[Opening PAGE TEXT section]
Need to establish whether the covenants entered into by the original parties, can be enforced or against new parties
Between the original parties – the landlord (L) and (T) enter into a contractual relationship, but where either interest is assigned to successors in title, there is no contractual relationship
Law on running of covenants in leases reformed by the Landlord and Tenant (Covenants) Act 1995 (LT(C)A): applied only to new leases (post 1 January 1996) – old leases are still governed by the old laws
Pre January 1996
Privity of Contract
Original Parties have privity of contract and they remain liable on the lease for the whole term (so original T remains liable after assignment of lease, and original L after assignment of the reversion
Continuing liability of original T confirmed in Thursby v Plant
Continuing liability of original L confirmed in Stuart v Joy
Continuing liability of original parties reinforced by s79 LPA 1925
Original liability or original parties resulted in absurdities – why should original parties remain liable when they no longer have the ability to ensure adherence to covenants?
[Closing PAGE TEXT section]
[Opening INPUT DATA section]
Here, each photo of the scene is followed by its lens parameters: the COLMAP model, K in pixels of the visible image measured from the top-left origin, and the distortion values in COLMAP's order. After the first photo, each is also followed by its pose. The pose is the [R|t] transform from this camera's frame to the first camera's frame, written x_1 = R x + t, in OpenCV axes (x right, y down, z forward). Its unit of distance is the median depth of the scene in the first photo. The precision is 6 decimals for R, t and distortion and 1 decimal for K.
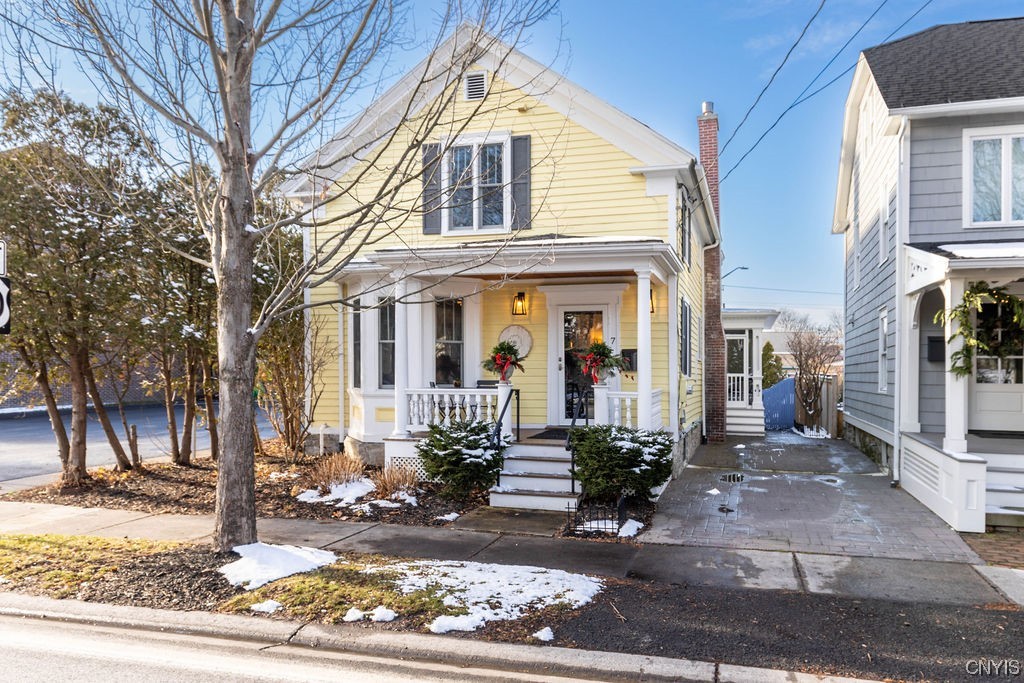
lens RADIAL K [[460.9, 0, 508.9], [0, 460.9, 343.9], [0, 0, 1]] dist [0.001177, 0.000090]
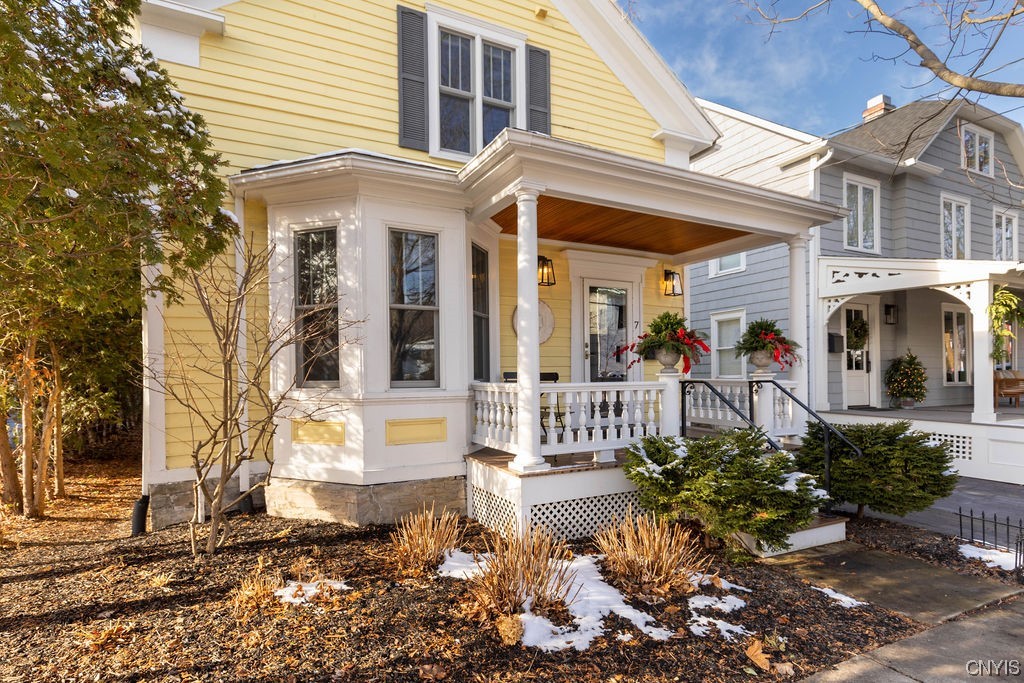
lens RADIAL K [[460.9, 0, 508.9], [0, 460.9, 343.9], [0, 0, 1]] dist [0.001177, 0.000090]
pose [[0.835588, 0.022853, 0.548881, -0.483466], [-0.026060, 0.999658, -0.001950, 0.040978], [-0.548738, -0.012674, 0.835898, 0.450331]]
[Closing INPUT DATA section]
[Opening INPUT DATA section]
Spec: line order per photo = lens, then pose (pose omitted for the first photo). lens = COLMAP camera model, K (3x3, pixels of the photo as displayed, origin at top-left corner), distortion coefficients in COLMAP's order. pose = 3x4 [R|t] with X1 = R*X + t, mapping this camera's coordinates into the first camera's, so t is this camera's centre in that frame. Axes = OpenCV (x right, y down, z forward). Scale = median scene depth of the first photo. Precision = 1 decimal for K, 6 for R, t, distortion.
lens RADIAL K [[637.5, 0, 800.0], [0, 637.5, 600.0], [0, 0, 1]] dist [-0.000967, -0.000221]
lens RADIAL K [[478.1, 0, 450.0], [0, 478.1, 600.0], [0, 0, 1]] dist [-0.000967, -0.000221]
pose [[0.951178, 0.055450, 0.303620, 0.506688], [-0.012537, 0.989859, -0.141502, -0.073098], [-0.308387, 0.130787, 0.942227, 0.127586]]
[Closing INPUT DATA section]
**WORK TO COMPLETE**
Extend the notes on the enforcement of leasehold covenants, picking up right after their final point about the absurdity of continuing liability for the original parties.

**ANSWER BOX**
Privity of Estate
Exists between any current landlord and current tenant of the property
So between original L and original T there is both privity of estate and contract because they have a proprietary relationship as well as a contractual one
Upon assignment privity of contract will remain but privity of estate will end – and will exist between the current L and the current T
So enforcement of covenants may be possible beyond the original parties – but privity of estate is not itself sufficient – other conditions must be met
Assignment of the Lease (New T (T1))
Following Spencer’s Case: there are four requirements for covenants to be enforced by and against an assignee of the lease (T1)
There must be privity of estate (as above)
A legal lease
Boyer v Warbey: confirmed that provided the lease complies with the necessary formalities for it to be legal, the covenants will pass under Spencer’s Case (doesn’t necessarily have to be by deed for short leases)
Which has been legally assigned
The assignment must itself be legal (Cox v Bishop) i.e. by deed and registration
A purely equitable assignment therefore cannot pass the burden of covenants, but the benefit of such covenants may be passed under the ordinary rules of contract
The covenant must touch and concern the land
Must affect the parties in their capacity as L/T and cannot be personal
Look to see if the courts have previously ruled on an particular covenant or else take instruction from the judgement of Lord Oliver in P & A Swift v Combined English Stores (adopted in Caerns Motor Services v Texaco)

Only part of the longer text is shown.